How to grow spring garlic

  1. Start this growing project in April or early May.
  2. Fill the jar to the very top with water. Place the whole head of garlic (peel on), bottom facing down, on the top rim of the jar so that the bottom of the garlic is touching the water. If you want to sprout just one clove, put the bottom of the clove in a shallow bit of water in a cup.
  3. Place the jar or cup near a window. The roots will grow down (white color) and the leaves will sprout up (green color). Once a clove is sprouting up more than 1 to 2 inches, it is ready to plant. This will take 1 to 7 or more days depending on how fresh the garlic is. Keep any leftover garlic sprouting in the water or use it in cooking.
  4. Make sure you plant the garlic clove so that the roots can grow down towards water and nutrients and the leaves can grow up towards the sun. Plant sprouted cloves 4 to 6 inches apart. If the last frost date has passed, you can plant the cloves in the ground outside. If you are planting the cloves in a pot, make sure it is at least 12 inches deep with a hole in the bottom for drainage.
  5. Each day, the plant will need six to eight hours of sunlight.
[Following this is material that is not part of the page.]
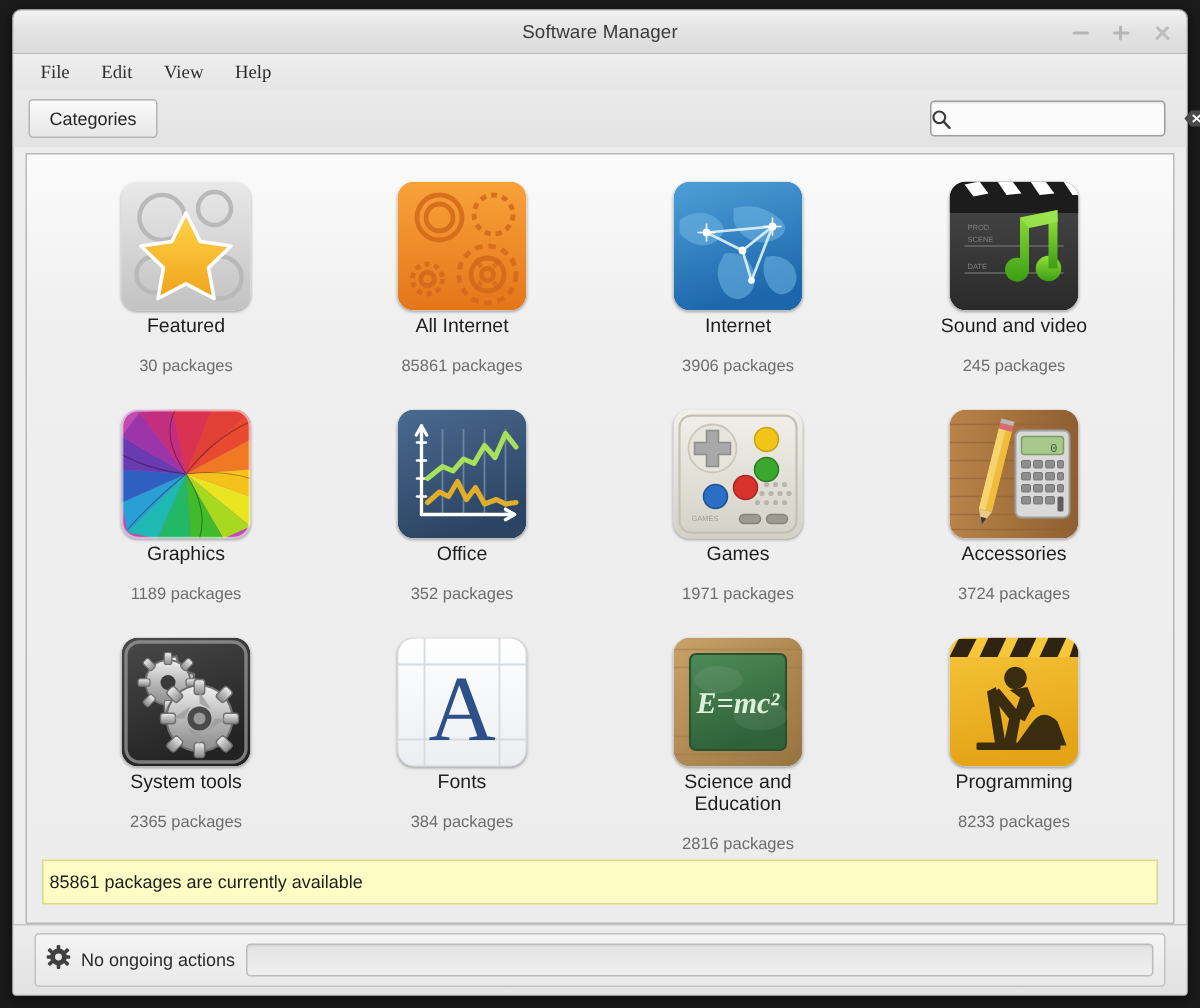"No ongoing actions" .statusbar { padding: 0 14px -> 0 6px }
Water the soil enough to keep it evenly moist but not wet, especially during the first few months in the ground.
  6. Cut off the scapes when they start to grow. This will send energy back into the plant to grow a bigger bulb. You can eat scapes! Use them in cooking just as you would garlic—they have a milder taste.
  7. Water garlic less often for the 2 to 4 weeks before harvest. For the best quality, stop watering the plants when the lowest leaves turn yellow or brown.
  8. Harvest spring garlic in late July or August when the shoots at the top are turning brown, or earlier for a milder version with edible greens.

What you’ll need

  • Garlic—a single clove or a head. Garlic grown in your area or in a similar climate might grow better, but give any garlic a try! Fresh garlic will sprout the fastest.
  • Small cup or jar. Reuse a cleaned-out food jar.
  • Water
  • Soil

About spring garlic

  • Garlic planted in the spring has less time to grow than garlic planted in the fall, so “spring garlic” will be smaller, milder and sweeter and will have only one big clove. Harvest it at the end of July or in August, or earlier for a milder option with edible greens.
  • Unlike garlic planted in the fall, it will not form a bulb. Sprouting garlic indoors in early spring gives it more time to grow before you plant it outdoors. The more time garlic has to grow, the larger the clove will be.